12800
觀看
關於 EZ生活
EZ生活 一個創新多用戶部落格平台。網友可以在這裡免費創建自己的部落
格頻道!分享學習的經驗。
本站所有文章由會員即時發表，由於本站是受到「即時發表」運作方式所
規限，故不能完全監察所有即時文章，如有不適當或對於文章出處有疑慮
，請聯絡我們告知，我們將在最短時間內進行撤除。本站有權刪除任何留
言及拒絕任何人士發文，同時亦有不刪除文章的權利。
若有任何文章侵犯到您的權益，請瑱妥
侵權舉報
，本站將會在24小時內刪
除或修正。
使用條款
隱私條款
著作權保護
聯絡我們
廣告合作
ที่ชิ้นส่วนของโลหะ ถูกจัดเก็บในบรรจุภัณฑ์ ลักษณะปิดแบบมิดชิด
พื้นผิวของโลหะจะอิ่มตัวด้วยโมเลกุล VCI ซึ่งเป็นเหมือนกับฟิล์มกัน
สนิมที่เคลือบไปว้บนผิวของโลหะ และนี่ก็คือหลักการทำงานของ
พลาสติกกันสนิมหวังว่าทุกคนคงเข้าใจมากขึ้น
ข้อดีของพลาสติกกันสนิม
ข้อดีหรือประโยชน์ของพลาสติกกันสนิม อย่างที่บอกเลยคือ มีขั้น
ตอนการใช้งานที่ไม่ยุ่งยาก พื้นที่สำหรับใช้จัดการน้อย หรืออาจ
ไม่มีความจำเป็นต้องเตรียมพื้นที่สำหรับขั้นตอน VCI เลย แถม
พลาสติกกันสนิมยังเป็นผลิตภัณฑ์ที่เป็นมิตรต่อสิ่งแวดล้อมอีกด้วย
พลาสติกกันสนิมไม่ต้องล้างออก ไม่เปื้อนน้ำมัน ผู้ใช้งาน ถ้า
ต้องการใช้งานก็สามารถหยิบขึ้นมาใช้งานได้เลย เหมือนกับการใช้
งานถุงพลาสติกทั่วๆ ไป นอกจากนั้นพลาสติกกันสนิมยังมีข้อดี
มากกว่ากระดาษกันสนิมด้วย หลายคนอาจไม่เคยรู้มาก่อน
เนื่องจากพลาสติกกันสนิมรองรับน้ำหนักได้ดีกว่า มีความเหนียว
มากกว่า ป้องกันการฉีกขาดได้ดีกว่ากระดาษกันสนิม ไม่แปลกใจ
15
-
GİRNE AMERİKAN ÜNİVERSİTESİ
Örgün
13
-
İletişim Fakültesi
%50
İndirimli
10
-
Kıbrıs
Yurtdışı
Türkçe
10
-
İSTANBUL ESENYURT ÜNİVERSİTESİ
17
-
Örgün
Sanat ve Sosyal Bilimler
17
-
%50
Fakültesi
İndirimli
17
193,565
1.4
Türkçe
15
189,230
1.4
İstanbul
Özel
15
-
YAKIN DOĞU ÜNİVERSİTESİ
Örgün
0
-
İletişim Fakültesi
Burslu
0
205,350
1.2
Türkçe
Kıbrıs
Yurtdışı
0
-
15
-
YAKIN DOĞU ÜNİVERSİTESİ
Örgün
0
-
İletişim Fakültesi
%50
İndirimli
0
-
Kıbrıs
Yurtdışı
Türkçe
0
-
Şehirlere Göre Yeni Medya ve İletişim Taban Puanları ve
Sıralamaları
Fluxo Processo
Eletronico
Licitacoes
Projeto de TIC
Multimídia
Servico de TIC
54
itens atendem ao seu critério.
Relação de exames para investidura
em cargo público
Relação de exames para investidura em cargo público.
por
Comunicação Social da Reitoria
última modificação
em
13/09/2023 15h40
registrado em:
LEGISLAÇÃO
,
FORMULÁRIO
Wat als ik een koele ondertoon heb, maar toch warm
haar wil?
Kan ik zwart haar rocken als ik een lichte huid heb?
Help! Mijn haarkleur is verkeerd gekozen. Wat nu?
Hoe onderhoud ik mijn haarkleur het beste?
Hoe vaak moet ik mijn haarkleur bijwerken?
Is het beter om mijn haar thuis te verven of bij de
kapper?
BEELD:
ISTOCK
####################
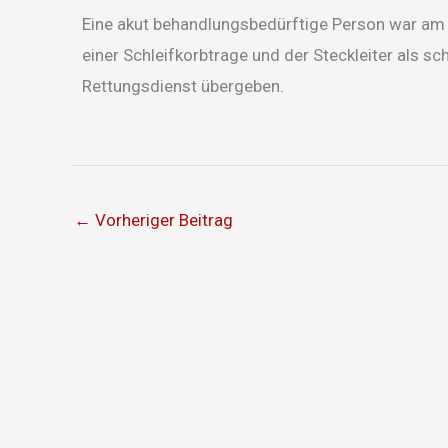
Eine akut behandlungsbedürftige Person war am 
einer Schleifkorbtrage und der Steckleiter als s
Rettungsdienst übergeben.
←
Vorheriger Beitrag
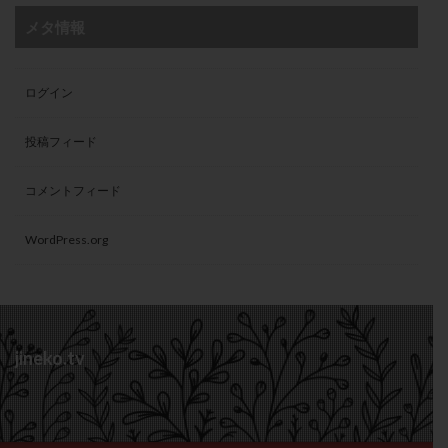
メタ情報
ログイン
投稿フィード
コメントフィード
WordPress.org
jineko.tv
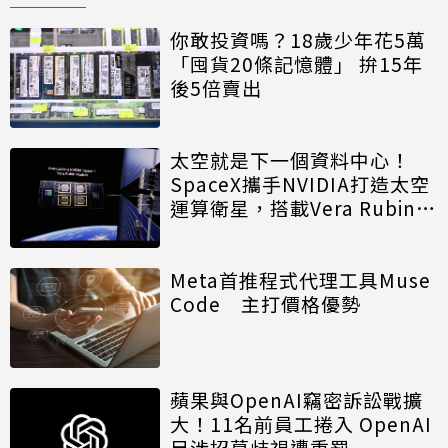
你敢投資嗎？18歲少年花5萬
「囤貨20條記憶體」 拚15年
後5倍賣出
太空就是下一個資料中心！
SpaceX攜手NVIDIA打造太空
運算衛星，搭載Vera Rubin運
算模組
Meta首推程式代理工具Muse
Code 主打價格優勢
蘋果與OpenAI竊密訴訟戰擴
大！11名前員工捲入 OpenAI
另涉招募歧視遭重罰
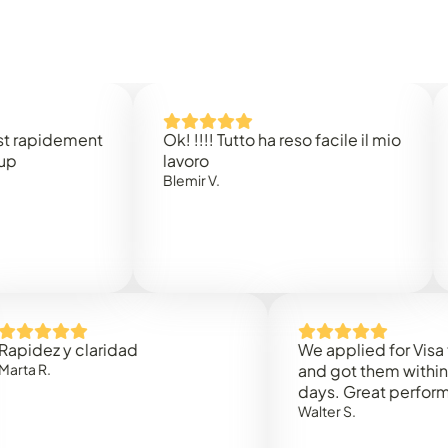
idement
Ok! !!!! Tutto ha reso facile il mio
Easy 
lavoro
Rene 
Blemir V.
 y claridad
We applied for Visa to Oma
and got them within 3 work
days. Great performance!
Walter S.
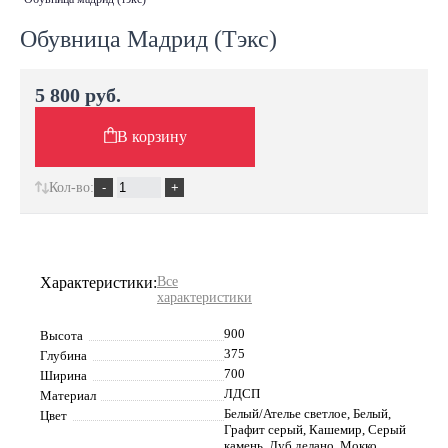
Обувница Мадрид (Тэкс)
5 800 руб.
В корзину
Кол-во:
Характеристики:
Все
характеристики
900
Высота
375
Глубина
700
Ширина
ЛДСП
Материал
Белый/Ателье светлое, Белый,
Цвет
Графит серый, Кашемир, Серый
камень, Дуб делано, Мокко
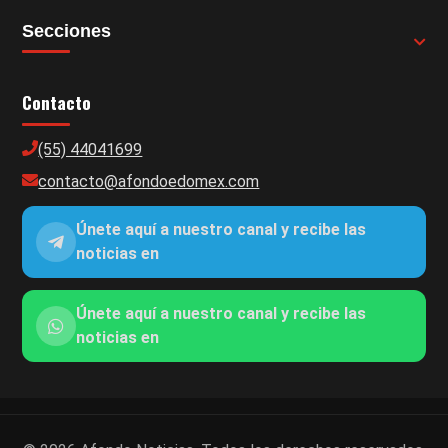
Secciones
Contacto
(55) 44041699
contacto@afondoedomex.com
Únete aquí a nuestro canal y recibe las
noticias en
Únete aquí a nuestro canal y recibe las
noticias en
####################
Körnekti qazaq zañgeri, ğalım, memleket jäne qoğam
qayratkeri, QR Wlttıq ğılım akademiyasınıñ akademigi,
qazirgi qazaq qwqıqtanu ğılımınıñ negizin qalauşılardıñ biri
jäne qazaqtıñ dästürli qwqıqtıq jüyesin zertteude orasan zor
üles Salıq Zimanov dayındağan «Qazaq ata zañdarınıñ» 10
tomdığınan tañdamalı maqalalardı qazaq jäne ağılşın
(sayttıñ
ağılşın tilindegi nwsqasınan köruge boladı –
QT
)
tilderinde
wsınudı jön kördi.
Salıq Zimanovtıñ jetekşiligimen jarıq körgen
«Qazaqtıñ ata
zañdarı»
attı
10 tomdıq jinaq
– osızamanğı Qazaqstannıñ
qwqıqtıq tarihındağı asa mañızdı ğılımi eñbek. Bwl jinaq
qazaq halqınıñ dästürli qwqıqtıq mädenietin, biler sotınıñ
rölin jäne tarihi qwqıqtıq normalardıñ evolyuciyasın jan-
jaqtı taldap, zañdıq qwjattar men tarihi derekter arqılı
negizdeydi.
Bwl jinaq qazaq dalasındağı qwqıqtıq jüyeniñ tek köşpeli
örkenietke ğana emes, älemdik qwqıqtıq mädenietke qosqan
####################
• _WHAT TO PRODUCE_
Each line of the data that holds "Relação" should be reported.

• _SOLUTION TO THE PROBLEM_
Relação de exames para investidura
Relação de exames para investidura em cargo público.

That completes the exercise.